Brian Donnelly alias Kaws est un artiste américain, celui qui kidnappe les Schtroumpfs, les Simpsons ou Bob l’éponge, en remplaçant leurs yeux ou la forme du visage par sa signature graphique, le Skully (un crane stylisé).

Kaws a commencé sa carrière comme animateur chez Disney, il réalisait les décors pour des séries animées comme les 101 Dalmatiens (1996). C’est vers la même époque qu’il s’attaque aux affiches publicitaires des abris-bus new-yorkais, il les détourne à l’aide de son personnage fétiche le Mickey à tête de mort.

L’influence de Disney sur son travail est prégnante, le trait et les couleurs en aplat sont clairement issus du monde de l’animation. Ces adaptations très pop vont attirer l’attention du milieu streetwear et hip-hop de New York à Tokyo, ses premiers fans étant Nigo (Bathing Ape) et Pharrell Williams (Neptunes, Billionnaire Boys Club). Le concept de Kaws est de s’approprier des univers graphiques ayant un attrait commercial puissant et de leur accoler sa signature visuelle. Comme Warhol, mais 40 ans après, ce qui enlève un peu de spontanéité à sa démarche… Il est représentatif de cette génération d’artistes qui se transforment volontiers en marque de commerce.

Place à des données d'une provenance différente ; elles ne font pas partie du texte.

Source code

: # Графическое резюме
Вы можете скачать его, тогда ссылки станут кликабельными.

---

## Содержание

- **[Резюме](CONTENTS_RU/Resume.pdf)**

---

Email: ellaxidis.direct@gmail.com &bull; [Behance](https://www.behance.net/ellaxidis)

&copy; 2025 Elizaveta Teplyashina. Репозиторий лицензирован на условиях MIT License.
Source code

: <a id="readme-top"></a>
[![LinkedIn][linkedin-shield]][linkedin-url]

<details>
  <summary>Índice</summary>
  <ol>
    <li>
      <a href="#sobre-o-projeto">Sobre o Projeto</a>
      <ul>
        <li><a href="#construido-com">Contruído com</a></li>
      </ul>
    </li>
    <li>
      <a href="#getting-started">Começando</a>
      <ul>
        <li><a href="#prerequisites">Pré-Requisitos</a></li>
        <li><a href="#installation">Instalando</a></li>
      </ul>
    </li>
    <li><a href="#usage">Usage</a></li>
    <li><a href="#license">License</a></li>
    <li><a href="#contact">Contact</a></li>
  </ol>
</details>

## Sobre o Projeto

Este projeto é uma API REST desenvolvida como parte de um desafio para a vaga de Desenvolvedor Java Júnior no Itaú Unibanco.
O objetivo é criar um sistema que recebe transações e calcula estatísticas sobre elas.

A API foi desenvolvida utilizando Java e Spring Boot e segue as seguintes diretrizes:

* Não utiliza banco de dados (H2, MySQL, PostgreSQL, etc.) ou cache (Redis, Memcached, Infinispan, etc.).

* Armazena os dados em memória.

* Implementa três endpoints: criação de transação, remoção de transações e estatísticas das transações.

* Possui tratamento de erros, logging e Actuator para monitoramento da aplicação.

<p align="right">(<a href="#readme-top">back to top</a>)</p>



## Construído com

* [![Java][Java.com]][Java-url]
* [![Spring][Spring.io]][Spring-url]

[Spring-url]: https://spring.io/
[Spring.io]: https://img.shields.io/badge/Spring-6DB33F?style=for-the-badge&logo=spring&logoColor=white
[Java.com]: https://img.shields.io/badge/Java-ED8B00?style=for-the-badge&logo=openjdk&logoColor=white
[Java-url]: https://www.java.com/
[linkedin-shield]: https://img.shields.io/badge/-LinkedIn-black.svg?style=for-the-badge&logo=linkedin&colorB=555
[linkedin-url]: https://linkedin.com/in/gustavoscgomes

Comme une marque, la popularité semble être son unique ambition, il a même réalisé des sculptures multiples de son visage pour être sûr qu’on ne l’oublie pas. On cherche en vain le doute, la moindre contestation, la plus infime petite critique du capitalisme, mais rien, nada. Kaws aime tout le monde et tout le monde aime Kaws, il s’agit seulement de plaire au plus grand nombre, pour vendre plus de produits ORIGINAL FAKE (sa marque de jouets et vêtements).

Kaws Travaille Plus pour Gagner Plus - Visuel 1

Il suffit de lire sa page Wikipédia pour s’en rendre compte, entièrement écrite à sa gloire, elle le présente comme le nouveau messie de l’art contemporain. Un peu suspect tout ça. À notre sens Kaws est certes un très bon graphiste, mais il est loin d’être un avant-gardiste, si ce mot a encore un sens aujourd’hui. Par contre c’est un bosseur, un vrai, un industriel du graffiti, un stakhanoviste du dessin. Même millionnaire en dollars, il continue à s’emmerder à peindre des toiles à la main alors que ses produits dérivés fabriqués en Chine envahissent tous les concepts store de la planète.

Pour résumer, Kaws s’est inspiré de Keith Haring et Jeff Koons, dont le modèle était Andy Warhol, lui-même un disciple de Marcel Duchamp. Donc Kaws est un arrière petit-fils de Duchamp qui était, lui, un artiste d’avant garde. Pour ceux qui veulent plus d’infos, on vous conseille d’aller sur YouTube et de taper KAWS, il y a d’excellents reportages.